The cost of interest

Comrade Buka

Well-Known Member
Joined
10 Sep 2011
Messages
2,148
Location
In the basement of history
Had the following conversation 
with a national economist today:

- If every debt has a creditor 
and thus every debt is balanced, 
what about the cost of interest?
Where will the money to pay the
interest come from?

- Economic growth.

- In a world with finite resources,
where will this perpetual growth come from?

- That is what economists are trying 
to figure out. With little success...
 
I'm no expert, but the economy isn't a closed system is it? Money can be added i.e. quantative easing.

On the finite resources aspect, it depends how you look at the resources. If you look at them as we see them now, fossil fuels etc. Then yes they're limited but you can't create or destroy matter. There are companies now than can make hydrocarbons using wind power as the input energy albeit on a small scale.
 
My whole ethos on fixing it relies on tangible produce, aka make shit.

To much is it or info based now.

I emailed Cameron telling him why i am out asap with my company and some tool replied with a very sterile reoly expressing regret.

This is the issue, these people should bend over backwards to keep guys like me or other small business owners.
Not shrug it off as a nothing.

The governments whole ethos and indeed politicians in general are self obsessed and the whole lot need punching and ripping from their mounts.

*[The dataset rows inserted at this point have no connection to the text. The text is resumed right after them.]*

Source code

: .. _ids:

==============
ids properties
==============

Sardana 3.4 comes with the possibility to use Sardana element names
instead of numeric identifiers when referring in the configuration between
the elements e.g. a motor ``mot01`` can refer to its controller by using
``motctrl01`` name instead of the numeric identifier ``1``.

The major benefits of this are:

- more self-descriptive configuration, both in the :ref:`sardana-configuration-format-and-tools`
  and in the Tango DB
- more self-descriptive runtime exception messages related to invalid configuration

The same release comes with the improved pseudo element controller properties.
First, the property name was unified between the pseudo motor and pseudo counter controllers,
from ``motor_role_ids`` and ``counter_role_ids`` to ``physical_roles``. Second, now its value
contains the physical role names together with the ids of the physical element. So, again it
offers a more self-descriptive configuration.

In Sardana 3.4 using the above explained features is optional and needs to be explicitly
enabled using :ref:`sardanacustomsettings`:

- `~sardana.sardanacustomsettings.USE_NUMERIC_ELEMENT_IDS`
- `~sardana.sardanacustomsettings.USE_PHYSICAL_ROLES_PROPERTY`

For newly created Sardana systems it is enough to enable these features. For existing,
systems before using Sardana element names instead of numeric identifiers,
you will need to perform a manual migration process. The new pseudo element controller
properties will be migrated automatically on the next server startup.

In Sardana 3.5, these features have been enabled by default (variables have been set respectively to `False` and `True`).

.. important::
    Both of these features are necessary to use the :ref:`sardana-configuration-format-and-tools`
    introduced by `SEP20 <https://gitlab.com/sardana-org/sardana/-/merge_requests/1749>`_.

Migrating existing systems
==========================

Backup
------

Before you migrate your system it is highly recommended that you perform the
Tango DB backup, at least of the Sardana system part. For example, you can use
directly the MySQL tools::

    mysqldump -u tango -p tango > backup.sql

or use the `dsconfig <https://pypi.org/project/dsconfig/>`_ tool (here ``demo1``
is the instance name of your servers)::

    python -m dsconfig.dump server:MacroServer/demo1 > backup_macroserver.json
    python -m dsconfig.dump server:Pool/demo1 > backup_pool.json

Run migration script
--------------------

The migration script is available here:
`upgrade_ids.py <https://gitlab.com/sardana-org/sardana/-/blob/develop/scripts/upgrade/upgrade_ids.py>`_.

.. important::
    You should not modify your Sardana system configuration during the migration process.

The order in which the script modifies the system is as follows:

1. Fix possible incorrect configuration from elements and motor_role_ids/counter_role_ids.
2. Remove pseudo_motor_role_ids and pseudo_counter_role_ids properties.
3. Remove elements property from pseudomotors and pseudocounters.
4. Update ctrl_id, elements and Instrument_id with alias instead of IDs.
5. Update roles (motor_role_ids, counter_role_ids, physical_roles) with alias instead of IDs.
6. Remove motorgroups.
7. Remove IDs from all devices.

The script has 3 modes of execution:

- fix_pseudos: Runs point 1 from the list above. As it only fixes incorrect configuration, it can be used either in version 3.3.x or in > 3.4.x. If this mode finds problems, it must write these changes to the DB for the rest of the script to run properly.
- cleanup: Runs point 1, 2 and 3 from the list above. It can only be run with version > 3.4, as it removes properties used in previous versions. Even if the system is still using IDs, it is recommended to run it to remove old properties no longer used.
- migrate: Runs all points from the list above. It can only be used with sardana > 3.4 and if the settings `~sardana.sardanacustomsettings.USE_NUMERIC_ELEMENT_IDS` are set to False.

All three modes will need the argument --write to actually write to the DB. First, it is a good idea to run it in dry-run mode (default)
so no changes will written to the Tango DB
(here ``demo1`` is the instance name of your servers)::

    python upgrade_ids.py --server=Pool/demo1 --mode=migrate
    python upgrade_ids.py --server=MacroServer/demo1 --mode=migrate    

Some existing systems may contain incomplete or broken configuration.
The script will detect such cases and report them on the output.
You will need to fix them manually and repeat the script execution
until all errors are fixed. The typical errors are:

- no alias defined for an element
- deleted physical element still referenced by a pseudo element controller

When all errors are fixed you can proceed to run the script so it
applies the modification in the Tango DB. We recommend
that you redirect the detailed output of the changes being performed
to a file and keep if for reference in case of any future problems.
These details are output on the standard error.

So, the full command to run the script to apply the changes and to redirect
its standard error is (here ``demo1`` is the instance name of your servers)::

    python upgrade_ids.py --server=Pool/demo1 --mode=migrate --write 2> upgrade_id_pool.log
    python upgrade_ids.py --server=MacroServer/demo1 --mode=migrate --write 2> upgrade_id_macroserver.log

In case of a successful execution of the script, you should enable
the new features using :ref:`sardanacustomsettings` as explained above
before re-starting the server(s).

The country will never fix it's self as it is.
 
Surely the answer to the OP is "you mug somebody" be that an individual, a company or a nation/state. Don't you strengthen your economy by getting someone else's money (another country) into your pot through investment?
 
andy h said:
Surely the answer to the OP is "you mug somebody" be that an individual, a company or a nation/state. Don't you strengthen your economy by getting someone else's money (another country) into your pot through investment?

We've already been doing that for a long time. But everything has a limit.

The economist I spoke to talked about the paradigm shift we are facing.

1750-1930 laissez fare 1.0. Goal being market efficiency.
Ending in the Great Depression.
1930-1945 Paradigm shift
1945-1970 Keynes 1.0 Goals employment and international stability
1970-1980 Paradigm shift
1980-2008 Laissez fare 2.0 Goals price stability and market efficiency
2008- ? High unemployment, high national and personal debt, extremism, social instability

Even the economists understand time for change has come. Sustainable change.

One interesting thing he mentioned as well was that bailing out Greece, is not about saving Greece, but saving major French and German banks. Too big to fail. If they fall, we have another Lehman Brothers disaster. They are all interconnected, the banks.
 
SWP's back said:
No you didn't.

I'm betting on this. There's a movie called Zeitgeist: Addendum with very similar themes/questions and he probably just watched that.